§ RECORDS FOR PROCESSING
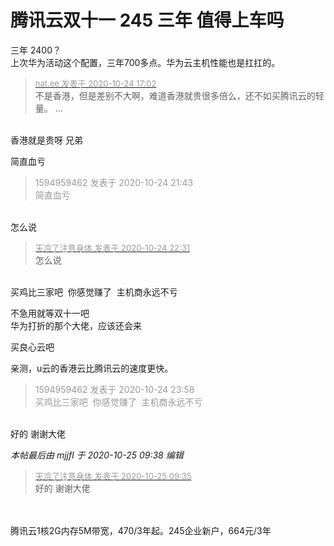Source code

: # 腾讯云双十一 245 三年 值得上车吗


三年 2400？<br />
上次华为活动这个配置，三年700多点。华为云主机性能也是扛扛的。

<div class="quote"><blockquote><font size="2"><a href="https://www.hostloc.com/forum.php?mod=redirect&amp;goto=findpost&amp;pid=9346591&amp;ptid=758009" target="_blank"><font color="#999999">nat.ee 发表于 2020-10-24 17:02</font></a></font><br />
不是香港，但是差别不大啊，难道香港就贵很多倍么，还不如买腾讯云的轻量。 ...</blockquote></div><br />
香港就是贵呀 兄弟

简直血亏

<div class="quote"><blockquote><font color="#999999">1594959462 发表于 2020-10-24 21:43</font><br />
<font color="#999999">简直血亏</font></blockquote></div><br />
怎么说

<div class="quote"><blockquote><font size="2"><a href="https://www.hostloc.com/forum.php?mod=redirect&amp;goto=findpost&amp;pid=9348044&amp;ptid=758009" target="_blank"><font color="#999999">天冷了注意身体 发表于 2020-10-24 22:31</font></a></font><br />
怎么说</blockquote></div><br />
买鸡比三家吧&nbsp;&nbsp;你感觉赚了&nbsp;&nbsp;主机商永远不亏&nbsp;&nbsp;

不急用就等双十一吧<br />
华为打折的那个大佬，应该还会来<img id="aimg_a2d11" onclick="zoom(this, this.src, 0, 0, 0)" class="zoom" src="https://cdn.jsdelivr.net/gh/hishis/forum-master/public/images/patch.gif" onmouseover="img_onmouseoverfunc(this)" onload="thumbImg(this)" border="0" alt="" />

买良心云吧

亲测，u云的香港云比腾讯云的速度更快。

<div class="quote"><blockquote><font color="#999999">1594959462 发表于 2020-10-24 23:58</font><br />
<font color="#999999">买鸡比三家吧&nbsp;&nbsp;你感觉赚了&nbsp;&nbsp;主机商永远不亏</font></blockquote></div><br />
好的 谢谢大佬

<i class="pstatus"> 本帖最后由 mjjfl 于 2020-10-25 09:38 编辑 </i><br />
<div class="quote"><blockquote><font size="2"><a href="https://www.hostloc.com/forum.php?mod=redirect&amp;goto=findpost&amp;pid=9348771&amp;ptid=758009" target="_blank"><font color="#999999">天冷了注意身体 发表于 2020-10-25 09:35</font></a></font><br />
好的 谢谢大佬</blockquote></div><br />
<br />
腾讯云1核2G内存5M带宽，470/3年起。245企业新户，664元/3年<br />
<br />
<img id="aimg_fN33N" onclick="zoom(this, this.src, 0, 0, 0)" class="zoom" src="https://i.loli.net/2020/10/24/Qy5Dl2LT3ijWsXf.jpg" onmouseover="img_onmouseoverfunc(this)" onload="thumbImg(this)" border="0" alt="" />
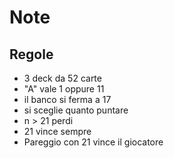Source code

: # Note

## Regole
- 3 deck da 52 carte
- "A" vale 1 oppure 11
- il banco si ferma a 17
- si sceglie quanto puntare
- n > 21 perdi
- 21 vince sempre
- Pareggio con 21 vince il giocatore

§ WORK INSTRUCTION
Print every line from the line containing "三年 2400？<br />" through the line containing "买鸡比三家吧&nbsp;&nbsp;你感觉赚了&nbsp;&nbsp;主机商永远不亏&nbsp;&nbsp;", including both of those lines, with each line reproduced unchanged.

§ TASK OUTPUT
三年 2400？<br />
上次华为活动这个配置，三年700多点。华为云主机性能也是扛扛的。

<div class="quote"><blockquote><font size="2"><a href="https://www.hostloc.com/forum.php?mod=redirect&amp;goto=findpost&amp;pid=9346591&amp;ptid=758009" target="_blank"><font color="#999999">nat.ee 发表于 2020-10-24 17:02</font></a></font><br />
不是香港，但是差别不大啊，难道香港就贵很多倍么，还不如买腾讯云的轻量。 ...</blockquote></div><br />
香港就是贵呀 兄弟

简直血亏

<div class="quote"><blockquote><font color="#999999">1594959462 发表于 2020-10-24 21:43</font><br />
<font color="#999999">简直血亏</font></blockquote></div><br />
怎么说

<div class="quote"><blockquote><font size="2"><a href="https://www.hostloc.com/forum.php?mod=redirect&amp;goto=findpost&amp;pid=9348044&amp;ptid=758009" target="_blank"><font color="#999999">天冷了注意身体 发表于 2020-10-24 22:31</font></a></font><br />
怎么说</blockquote></div><br />
买鸡比三家吧&nbsp;&nbsp;你感觉赚了&nbsp;&nbsp;主机商永远不亏&nbsp;&nbsp;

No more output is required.